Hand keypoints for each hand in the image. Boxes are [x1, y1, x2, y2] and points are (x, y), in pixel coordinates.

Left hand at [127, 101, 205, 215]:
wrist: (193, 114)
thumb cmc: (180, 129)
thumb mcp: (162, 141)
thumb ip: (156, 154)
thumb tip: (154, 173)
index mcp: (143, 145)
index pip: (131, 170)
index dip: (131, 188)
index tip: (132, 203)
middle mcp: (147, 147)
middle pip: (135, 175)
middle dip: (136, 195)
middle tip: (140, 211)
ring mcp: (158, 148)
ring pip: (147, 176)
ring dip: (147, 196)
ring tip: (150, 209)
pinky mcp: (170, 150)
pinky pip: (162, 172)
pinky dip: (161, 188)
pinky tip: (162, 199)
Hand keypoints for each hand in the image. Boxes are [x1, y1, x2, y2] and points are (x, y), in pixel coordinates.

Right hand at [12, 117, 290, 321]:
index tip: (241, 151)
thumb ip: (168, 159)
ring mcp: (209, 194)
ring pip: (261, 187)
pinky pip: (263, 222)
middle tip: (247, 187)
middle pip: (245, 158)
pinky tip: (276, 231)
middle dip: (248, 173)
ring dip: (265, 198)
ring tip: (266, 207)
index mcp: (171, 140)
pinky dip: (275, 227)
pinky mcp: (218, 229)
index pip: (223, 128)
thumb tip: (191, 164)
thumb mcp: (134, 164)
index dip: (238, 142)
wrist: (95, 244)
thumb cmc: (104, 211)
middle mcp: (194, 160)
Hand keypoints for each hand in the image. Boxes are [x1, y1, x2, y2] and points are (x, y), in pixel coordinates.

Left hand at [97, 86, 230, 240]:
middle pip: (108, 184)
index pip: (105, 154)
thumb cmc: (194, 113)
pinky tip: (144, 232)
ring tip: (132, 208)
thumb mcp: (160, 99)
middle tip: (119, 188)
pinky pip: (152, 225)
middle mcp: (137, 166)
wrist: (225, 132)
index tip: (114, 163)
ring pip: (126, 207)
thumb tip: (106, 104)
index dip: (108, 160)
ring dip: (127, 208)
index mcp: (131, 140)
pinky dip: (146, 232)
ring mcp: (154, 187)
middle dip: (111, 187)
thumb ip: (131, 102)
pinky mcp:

- - - - - - -

#### Directions for this task
Restate the data verbatim through the "pinky tip: (162, 199)" line.

#### Solution to the exercise
Hand keypoints for each hand in the image. Boxes are [x1, y1, x2, y2] and points are (x, y), in pixel coordinates.

Left hand at [127, 101, 205, 215]:
wrist: (193, 114)
thumb cmc: (180, 129)
thumb mcp: (162, 141)
thumb ip: (156, 154)
thumb tip: (154, 173)
index mcp: (143, 145)
index pip: (131, 170)
index dip: (131, 188)
index tip: (132, 203)
middle mcp: (147, 147)
middle pip: (135, 175)
middle dip: (136, 195)
middle tip: (140, 211)
ring mcp: (158, 148)
ring pip: (147, 176)
ring dip: (147, 196)
ring tip: (150, 209)
pinky mcp: (170, 150)
pinky pip: (162, 172)
pinky dip: (161, 188)
pinky tip: (162, 199)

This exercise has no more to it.